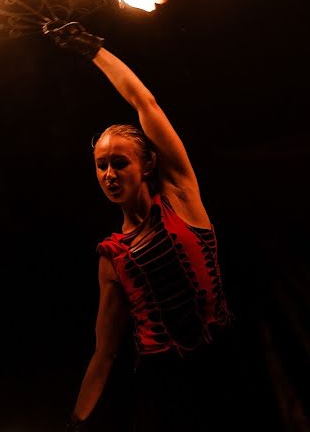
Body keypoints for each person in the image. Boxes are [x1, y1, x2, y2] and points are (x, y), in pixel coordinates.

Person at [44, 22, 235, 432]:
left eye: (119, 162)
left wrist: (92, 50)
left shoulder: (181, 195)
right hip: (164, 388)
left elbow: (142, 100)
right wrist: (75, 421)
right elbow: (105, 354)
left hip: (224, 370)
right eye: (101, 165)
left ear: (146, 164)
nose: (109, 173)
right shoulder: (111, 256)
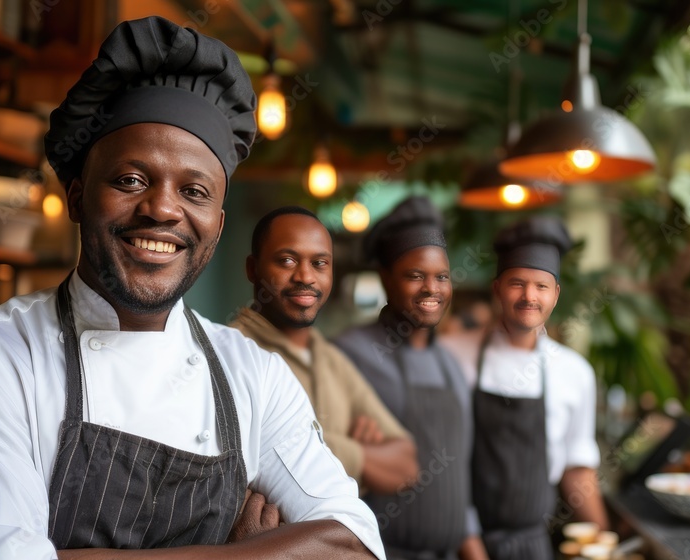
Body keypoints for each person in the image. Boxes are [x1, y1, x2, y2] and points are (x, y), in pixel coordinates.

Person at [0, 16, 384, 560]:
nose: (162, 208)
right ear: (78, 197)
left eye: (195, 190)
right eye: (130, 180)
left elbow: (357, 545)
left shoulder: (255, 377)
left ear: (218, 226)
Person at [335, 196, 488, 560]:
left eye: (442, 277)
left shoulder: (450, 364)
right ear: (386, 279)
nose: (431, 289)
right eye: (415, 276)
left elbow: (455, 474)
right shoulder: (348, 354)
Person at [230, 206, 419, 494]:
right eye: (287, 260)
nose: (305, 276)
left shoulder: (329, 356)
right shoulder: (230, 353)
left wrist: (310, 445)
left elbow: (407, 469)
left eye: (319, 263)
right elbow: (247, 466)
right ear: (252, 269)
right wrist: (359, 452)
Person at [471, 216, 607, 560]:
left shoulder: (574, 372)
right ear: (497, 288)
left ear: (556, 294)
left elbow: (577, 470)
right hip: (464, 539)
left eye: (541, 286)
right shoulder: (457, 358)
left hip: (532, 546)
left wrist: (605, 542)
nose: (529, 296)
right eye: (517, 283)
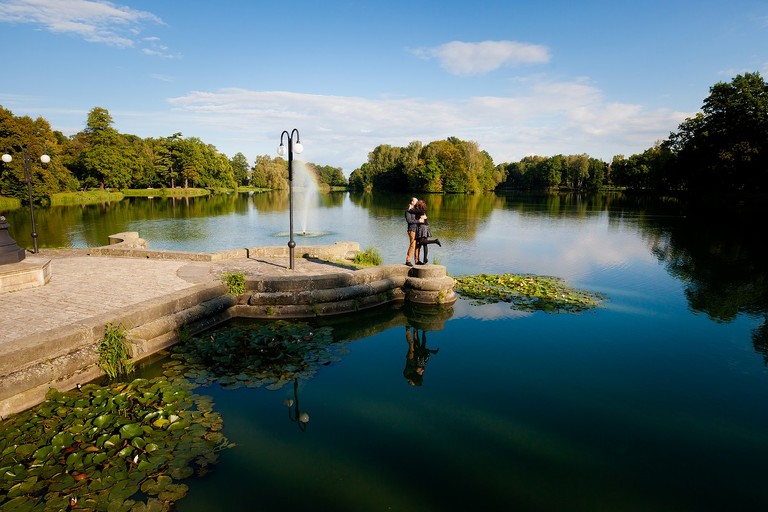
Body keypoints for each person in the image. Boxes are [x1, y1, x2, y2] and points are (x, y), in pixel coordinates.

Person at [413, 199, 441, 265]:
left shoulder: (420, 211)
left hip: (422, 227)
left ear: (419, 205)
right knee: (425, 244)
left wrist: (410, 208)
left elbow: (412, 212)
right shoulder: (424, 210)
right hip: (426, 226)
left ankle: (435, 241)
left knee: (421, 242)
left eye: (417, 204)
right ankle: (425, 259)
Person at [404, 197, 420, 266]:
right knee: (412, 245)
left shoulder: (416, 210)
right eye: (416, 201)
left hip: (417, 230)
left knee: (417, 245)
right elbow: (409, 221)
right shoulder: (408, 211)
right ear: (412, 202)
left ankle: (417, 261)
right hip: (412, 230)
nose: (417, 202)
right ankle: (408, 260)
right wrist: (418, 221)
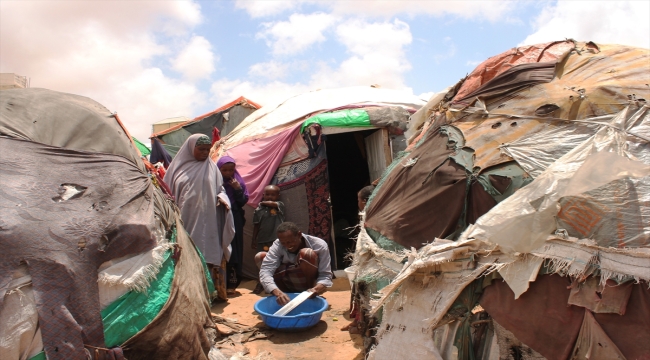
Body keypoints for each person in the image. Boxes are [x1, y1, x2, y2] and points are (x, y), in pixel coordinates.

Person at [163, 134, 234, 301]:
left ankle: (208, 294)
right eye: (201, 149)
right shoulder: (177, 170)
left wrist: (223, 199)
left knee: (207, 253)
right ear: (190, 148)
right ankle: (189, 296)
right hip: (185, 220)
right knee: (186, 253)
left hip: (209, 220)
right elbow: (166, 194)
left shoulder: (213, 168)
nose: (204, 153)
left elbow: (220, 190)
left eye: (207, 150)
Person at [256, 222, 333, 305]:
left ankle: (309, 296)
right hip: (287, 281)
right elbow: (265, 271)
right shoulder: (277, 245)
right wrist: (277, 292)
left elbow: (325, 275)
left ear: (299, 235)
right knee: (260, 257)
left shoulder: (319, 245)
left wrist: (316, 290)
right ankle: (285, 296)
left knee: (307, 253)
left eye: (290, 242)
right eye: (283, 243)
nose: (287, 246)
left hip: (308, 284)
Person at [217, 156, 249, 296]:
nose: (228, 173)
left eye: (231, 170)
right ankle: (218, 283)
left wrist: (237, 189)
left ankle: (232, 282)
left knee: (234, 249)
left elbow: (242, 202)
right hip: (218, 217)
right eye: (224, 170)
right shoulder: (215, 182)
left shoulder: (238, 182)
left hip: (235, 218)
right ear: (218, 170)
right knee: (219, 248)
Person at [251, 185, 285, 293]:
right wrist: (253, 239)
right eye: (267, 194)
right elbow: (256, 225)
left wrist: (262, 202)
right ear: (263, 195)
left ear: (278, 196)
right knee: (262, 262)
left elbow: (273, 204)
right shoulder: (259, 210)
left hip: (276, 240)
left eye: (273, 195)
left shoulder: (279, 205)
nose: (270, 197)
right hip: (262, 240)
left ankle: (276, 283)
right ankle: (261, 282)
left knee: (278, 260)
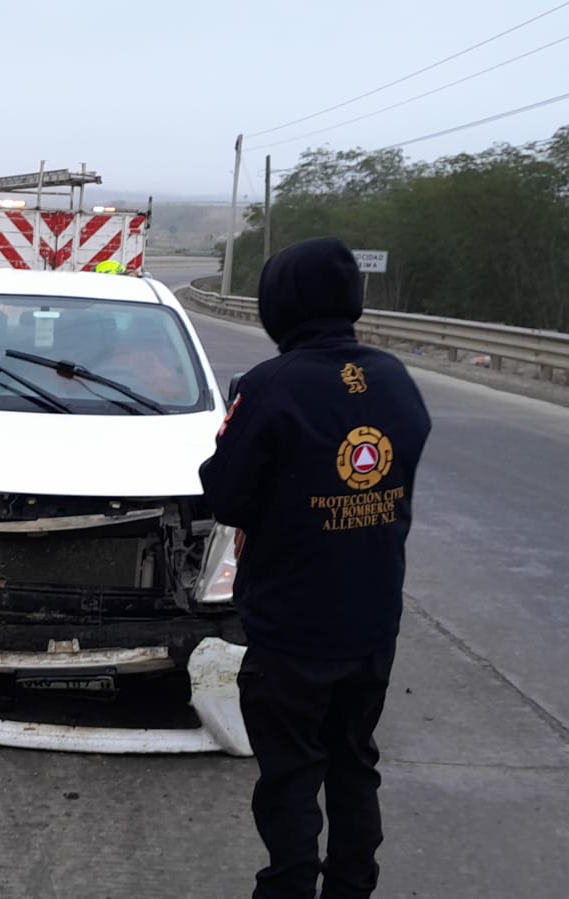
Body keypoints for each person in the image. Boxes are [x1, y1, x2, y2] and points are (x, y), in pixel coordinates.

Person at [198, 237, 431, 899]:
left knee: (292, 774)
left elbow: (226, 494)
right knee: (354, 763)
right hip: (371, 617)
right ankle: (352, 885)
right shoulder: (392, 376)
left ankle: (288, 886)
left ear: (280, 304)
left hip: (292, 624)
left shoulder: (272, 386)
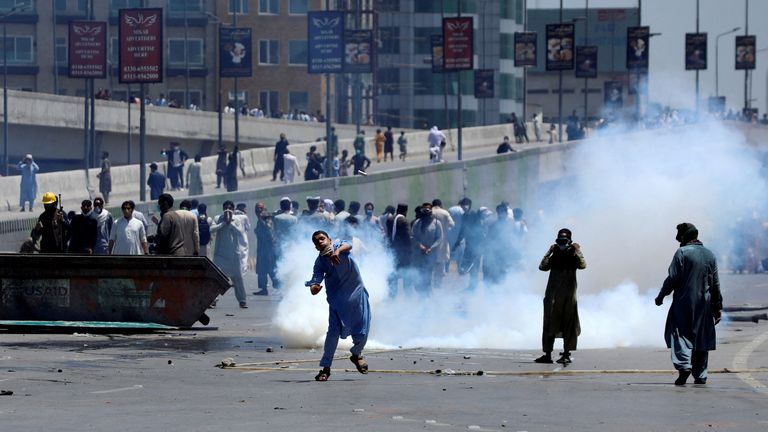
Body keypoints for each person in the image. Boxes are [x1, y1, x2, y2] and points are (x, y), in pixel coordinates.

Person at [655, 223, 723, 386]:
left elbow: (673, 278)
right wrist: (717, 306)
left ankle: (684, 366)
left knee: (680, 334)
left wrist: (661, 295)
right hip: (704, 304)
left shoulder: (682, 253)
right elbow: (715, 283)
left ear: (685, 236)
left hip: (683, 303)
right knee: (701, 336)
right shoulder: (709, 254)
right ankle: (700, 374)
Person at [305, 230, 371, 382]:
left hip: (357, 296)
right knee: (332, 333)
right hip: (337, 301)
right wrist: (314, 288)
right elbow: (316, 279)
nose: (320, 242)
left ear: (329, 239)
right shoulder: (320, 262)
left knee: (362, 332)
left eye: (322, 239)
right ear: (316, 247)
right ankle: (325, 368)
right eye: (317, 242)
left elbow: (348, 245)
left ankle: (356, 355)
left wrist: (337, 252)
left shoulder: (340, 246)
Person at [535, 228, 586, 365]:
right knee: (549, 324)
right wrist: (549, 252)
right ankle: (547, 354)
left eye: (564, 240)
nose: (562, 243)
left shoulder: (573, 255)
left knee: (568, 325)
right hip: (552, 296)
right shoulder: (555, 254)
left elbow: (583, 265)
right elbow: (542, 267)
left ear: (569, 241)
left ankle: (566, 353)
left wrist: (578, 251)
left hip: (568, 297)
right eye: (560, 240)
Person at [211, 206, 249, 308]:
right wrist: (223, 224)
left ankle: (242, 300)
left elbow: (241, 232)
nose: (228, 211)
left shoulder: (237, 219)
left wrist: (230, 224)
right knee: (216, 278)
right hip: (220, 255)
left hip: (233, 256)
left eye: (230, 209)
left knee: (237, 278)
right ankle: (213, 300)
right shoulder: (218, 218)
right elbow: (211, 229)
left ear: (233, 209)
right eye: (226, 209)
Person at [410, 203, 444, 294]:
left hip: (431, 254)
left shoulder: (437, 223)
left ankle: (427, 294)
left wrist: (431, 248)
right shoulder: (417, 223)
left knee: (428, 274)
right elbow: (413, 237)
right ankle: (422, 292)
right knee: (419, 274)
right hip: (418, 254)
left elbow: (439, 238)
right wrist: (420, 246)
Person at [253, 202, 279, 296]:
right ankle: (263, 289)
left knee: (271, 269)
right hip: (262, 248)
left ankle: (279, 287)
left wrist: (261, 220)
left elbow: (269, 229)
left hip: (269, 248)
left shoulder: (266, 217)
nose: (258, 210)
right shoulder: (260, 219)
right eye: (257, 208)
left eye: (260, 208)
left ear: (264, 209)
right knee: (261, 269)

--

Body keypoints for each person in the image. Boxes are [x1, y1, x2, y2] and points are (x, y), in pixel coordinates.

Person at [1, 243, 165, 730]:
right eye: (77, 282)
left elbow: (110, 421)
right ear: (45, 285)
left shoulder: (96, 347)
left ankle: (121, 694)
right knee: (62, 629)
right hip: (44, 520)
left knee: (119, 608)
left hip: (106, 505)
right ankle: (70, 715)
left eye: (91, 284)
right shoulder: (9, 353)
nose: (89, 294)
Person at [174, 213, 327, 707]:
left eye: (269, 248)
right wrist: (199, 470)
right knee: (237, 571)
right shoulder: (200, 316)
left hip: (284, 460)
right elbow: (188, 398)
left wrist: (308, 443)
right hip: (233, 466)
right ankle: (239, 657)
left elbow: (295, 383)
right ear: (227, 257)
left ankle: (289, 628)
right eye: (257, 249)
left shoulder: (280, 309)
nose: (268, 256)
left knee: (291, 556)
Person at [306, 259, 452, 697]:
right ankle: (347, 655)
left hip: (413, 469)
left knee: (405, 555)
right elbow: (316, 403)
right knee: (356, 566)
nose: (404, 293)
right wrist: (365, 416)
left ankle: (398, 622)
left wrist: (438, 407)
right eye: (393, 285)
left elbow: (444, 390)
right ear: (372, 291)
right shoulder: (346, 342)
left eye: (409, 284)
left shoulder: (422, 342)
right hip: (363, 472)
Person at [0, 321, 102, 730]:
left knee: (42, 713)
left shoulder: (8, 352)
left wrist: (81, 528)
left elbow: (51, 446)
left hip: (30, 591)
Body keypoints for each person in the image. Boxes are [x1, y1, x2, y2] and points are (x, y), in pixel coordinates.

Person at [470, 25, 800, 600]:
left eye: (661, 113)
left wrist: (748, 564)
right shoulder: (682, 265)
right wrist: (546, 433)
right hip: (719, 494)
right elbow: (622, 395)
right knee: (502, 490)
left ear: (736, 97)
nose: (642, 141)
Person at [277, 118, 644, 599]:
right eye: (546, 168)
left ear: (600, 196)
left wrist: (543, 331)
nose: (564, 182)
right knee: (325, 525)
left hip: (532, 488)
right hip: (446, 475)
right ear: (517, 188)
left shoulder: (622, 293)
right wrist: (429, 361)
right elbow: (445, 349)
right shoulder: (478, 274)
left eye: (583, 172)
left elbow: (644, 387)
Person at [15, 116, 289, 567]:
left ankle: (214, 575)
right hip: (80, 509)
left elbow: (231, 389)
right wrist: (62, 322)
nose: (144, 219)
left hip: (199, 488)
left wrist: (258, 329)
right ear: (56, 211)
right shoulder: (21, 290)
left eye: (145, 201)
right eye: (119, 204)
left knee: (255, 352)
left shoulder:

*About this exercise:*
What you return must match, character for character, the lines above from the one with "left elbow: (357, 545)" through the one with "right knee: (260, 257)", minus any pictures.

*Response:*
left elbow: (357, 545)
left shoulder: (255, 377)
left ear: (218, 226)
Person at [335, 196, 488, 560]:
left eye: (442, 277)
left shoulder: (450, 364)
right ear: (386, 279)
nose: (431, 289)
right eye: (415, 276)
left elbow: (455, 474)
right shoulder: (348, 354)
Person at [230, 206, 419, 494]:
right eye: (287, 260)
nose: (305, 276)
left shoulder: (329, 356)
right shoulder: (230, 353)
left wrist: (310, 445)
left elbow: (407, 469)
left eye: (319, 263)
right elbow: (247, 466)
right ear: (252, 269)
right wrist: (359, 452)
Person at [471, 216, 607, 560]:
left shoulder: (574, 372)
right ear: (497, 288)
left ear: (556, 294)
left elbow: (577, 470)
right hip: (464, 539)
left eye: (541, 286)
right shoulder: (457, 358)
left hip: (532, 546)
left wrist: (605, 542)
nose: (529, 296)
right eye: (517, 283)
Body keypoints for each person in the image. Boxes are [x1, y1, x2, y2] and points are (x, y), in pixel coordinates.

Person at [413, 199, 441, 265]:
left shoulder: (420, 211)
left hip: (422, 227)
left ear: (419, 205)
right knee: (425, 244)
left wrist: (410, 208)
left elbow: (412, 212)
right shoulder: (424, 210)
right hip: (426, 226)
left ankle: (435, 241)
left knee: (421, 242)
left eye: (417, 204)
right ankle: (425, 259)
Person at [404, 197, 420, 266]:
right knee: (412, 245)
left shoulder: (416, 210)
right eye: (416, 201)
left hip: (417, 230)
left knee: (417, 245)
right elbow: (409, 221)
right shoulder: (408, 211)
right ear: (412, 202)
left ankle: (417, 261)
right hip: (412, 230)
nose: (417, 202)
right ankle: (408, 260)
right wrist: (418, 221)
Body keypoints for each person in the image. Boxes are [x1, y1, x2, y2] and points are (x, y), in pixel coordinates.

Person at [163, 134, 234, 301]:
left ankle: (208, 294)
right eye: (201, 149)
right shoulder: (177, 170)
left wrist: (223, 199)
left knee: (207, 253)
right ear: (190, 148)
right ankle: (189, 296)
right hip: (185, 220)
right knee: (186, 253)
left hip: (209, 220)
right elbow: (166, 194)
left shoulder: (213, 168)
nose: (204, 153)
left elbow: (220, 190)
left eye: (207, 150)
Person at [256, 222, 333, 305]:
left ankle: (309, 296)
right hip: (287, 281)
right elbow: (265, 271)
right shoulder: (277, 245)
right wrist: (277, 292)
left elbow: (325, 275)
left ear: (299, 235)
right knee: (260, 257)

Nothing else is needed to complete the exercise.